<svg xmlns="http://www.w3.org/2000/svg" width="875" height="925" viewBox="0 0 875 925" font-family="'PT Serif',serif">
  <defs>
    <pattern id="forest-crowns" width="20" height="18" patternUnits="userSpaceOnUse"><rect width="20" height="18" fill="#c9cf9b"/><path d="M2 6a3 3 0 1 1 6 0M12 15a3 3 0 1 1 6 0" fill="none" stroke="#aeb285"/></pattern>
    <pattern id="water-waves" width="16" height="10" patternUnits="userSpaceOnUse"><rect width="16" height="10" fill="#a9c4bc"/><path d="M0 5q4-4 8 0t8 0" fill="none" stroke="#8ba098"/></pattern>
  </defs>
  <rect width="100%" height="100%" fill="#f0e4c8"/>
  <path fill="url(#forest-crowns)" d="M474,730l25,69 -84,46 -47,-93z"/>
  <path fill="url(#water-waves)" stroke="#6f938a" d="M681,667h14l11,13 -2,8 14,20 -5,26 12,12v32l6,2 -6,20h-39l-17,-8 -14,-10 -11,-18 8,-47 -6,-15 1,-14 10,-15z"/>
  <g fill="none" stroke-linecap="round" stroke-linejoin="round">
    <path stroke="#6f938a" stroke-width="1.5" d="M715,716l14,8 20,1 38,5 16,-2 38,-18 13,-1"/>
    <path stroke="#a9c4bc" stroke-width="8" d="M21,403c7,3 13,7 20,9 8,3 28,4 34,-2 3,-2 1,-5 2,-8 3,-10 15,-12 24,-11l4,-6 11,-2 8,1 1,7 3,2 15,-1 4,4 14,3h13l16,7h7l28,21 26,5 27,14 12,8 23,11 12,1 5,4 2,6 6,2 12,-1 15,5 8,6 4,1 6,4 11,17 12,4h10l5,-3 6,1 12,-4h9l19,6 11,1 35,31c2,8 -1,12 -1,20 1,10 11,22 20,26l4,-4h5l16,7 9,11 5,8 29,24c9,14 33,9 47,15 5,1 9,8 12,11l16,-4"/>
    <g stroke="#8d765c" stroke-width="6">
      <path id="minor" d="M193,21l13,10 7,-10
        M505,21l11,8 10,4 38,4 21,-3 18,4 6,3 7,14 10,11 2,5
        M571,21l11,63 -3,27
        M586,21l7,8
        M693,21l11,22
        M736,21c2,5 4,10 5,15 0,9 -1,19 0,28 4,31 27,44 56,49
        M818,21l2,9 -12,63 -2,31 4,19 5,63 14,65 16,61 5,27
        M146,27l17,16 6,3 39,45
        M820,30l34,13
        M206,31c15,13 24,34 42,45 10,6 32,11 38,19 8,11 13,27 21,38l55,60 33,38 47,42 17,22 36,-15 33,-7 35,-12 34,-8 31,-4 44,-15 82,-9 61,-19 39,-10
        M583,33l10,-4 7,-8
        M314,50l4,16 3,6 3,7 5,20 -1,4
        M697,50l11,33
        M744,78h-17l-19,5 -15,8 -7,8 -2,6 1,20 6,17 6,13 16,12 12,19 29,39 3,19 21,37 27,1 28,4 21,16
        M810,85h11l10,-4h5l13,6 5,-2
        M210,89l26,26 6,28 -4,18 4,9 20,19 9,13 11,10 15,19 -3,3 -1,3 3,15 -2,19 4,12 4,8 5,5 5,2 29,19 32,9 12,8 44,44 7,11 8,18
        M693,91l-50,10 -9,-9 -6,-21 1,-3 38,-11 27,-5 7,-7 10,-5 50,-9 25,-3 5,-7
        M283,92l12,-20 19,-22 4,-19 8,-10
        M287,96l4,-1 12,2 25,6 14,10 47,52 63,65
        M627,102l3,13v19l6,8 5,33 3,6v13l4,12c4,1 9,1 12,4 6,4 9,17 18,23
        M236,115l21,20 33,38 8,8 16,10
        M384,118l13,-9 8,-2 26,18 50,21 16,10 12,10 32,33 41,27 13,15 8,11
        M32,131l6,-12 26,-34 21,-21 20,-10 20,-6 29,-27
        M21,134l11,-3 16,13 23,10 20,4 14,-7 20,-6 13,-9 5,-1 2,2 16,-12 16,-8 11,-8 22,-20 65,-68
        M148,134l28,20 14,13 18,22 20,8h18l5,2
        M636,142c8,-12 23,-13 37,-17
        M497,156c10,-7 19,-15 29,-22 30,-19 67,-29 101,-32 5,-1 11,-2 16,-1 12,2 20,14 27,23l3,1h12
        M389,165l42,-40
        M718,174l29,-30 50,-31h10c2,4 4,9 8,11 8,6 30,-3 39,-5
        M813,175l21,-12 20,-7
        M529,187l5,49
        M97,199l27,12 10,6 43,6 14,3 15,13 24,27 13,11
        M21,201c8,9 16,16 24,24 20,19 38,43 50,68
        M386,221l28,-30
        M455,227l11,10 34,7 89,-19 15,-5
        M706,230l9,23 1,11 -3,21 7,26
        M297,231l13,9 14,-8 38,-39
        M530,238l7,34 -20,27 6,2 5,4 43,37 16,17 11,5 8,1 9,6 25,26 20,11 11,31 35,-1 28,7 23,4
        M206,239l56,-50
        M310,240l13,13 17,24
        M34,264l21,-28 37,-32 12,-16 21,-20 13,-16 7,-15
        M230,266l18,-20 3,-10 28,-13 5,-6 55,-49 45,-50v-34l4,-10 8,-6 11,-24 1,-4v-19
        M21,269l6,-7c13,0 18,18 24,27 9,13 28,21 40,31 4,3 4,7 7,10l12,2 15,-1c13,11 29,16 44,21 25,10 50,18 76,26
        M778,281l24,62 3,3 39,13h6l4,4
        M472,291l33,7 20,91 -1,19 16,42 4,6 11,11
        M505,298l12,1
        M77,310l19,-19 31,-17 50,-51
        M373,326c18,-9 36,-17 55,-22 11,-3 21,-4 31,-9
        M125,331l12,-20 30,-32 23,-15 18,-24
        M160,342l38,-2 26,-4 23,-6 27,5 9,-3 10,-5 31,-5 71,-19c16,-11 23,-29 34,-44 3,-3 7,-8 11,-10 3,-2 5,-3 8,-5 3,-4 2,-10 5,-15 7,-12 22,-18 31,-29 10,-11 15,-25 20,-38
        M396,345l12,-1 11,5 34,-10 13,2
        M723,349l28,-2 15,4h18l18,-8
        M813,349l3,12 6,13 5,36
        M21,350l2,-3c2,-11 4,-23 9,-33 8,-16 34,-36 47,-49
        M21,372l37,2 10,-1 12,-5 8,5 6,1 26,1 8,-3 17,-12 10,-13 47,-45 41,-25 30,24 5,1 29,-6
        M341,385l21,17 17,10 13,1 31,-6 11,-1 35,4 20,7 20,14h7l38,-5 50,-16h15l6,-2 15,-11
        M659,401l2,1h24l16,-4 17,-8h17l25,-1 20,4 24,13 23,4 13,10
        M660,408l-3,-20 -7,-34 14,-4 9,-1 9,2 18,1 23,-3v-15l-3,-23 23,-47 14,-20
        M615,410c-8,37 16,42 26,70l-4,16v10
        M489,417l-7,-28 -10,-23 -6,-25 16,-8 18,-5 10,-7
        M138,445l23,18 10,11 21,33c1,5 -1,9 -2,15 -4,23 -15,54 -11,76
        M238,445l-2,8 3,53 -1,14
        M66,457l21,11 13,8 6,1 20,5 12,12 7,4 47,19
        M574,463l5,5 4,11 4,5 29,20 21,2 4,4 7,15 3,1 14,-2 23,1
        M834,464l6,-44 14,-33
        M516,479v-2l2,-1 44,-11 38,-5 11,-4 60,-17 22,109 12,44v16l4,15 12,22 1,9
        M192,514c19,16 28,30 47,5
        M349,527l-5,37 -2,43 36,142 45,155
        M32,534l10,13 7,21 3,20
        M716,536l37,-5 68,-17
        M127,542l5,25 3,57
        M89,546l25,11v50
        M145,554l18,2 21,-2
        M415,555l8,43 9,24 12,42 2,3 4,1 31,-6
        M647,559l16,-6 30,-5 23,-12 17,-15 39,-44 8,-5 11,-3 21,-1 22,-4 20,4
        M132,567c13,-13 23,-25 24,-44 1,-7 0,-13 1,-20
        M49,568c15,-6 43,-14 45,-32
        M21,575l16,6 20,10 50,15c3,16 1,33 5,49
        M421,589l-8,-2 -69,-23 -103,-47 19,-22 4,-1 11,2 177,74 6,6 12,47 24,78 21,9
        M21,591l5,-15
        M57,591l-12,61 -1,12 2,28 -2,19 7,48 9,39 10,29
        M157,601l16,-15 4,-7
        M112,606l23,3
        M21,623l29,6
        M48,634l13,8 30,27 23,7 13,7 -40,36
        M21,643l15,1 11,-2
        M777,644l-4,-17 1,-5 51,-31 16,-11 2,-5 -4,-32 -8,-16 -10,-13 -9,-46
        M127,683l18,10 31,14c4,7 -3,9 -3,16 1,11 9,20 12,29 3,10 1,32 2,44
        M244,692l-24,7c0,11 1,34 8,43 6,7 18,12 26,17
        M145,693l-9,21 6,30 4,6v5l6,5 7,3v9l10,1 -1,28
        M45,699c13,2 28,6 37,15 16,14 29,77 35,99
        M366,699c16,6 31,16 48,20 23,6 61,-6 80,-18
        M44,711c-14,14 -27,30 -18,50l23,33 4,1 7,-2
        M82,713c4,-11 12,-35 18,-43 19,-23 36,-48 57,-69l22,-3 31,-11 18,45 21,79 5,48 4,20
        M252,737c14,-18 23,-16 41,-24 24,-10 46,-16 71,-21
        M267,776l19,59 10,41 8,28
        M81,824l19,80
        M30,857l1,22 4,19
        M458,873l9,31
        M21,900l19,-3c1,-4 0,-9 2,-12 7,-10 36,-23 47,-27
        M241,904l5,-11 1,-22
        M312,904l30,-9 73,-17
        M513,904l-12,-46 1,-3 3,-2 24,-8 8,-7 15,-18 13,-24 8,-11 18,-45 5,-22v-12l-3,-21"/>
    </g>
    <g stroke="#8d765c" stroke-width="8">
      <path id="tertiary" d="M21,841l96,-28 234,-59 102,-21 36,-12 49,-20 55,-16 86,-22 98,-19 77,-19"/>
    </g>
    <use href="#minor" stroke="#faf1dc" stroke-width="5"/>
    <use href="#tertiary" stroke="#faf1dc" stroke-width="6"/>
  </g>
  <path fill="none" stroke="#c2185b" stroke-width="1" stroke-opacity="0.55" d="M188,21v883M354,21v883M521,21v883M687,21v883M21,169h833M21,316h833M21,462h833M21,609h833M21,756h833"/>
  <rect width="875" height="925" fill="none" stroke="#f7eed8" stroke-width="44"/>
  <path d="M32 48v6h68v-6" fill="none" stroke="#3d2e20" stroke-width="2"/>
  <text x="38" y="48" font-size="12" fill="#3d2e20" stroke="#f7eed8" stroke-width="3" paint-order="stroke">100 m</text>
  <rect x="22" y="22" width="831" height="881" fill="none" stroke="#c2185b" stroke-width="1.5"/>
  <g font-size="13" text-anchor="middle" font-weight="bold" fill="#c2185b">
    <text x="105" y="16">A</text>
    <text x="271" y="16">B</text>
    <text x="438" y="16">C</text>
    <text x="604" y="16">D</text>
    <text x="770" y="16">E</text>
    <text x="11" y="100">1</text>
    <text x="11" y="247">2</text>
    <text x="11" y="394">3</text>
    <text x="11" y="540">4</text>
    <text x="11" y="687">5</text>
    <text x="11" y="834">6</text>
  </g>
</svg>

**The task**
Please reproduce the line containing "M252,737c14,-18 23,-16 41,-24" and each line after it to the end of the listing, exactly, with nothing added or left out.

**Result for this task**
        M252,737c14,-18 23,-16 41,-24 24,-10 46,-16 71,-21
        M267,776l19,59 10,41 8,28
        M81,824l19,80
        M30,857l1,22 4,19
        M458,873l9,31
        M21,900l19,-3c1,-4 0,-9 2,-12 7,-10 36,-23 47,-27
        M241,904l5,-11 1,-22
        M312,904l30,-9 73,-17
        M513,904l-12,-46 1,-3 3,-2 24,-8 8,-7 15,-18 13,-24 8,-11 18,-45 5,-22v-12l-3,-21"/>
    </g>
    <g stroke="#8d765c" stroke-width="8">
      <path id="tertiary" d="M21,841l96,-28 234,-59 102,-21 36,-12 49,-20 55,-16 86,-22 98,-19 77,-19"/>
    </g>
    <use href="#minor" stroke="#faf1dc" stroke-width="5"/>
    <use href="#tertiary" stroke="#faf1dc" stroke-width="6"/>
  </g>
  <path fill="none" stroke="#c2185b" stroke-width="1" stroke-opacity="0.55" d="M188,21v883M354,21v883M521,21v883M687,21v883M21,169h833M21,316h833M21,462h833M21,609h833M21,756h833"/>
  <rect width="875" height="925" fill="none" stroke="#f7eed8" stroke-width="44"/>
  <path d="M32 48v6h68v-6" fill="none" stroke="#3d2e20" stroke-width="2"/>
  <text x="38" y="48" font-size="12" fill="#3d2e20" stroke="#f7eed8" stroke-width="3" paint-order="stroke">100 m</text>
  <rect x="22" y="22" width="831" height="881" fill="none" stroke="#c2185b" stroke-width="1.5"/>
  <g font-size="13" text-anchor="middle" font-weight="bold" fill="#c2185b">
    <text x="105" y="16">A</text>
    <text x="271" y="16">B</text>
    <text x="438" y="16">C</text>
    <text x="604" y="16">D</text>
    <text x="770" y="16">E</text>
    <text x="11" y="100">1</text>
    <text x="11" y="247">2</text>
    <text x="11" y="394">3</text>
    <text x="11" y="540">4</text>
    <text x="11" y="687">5</text>
    <text x="11" y="834">6</text>
  </g>
</svg>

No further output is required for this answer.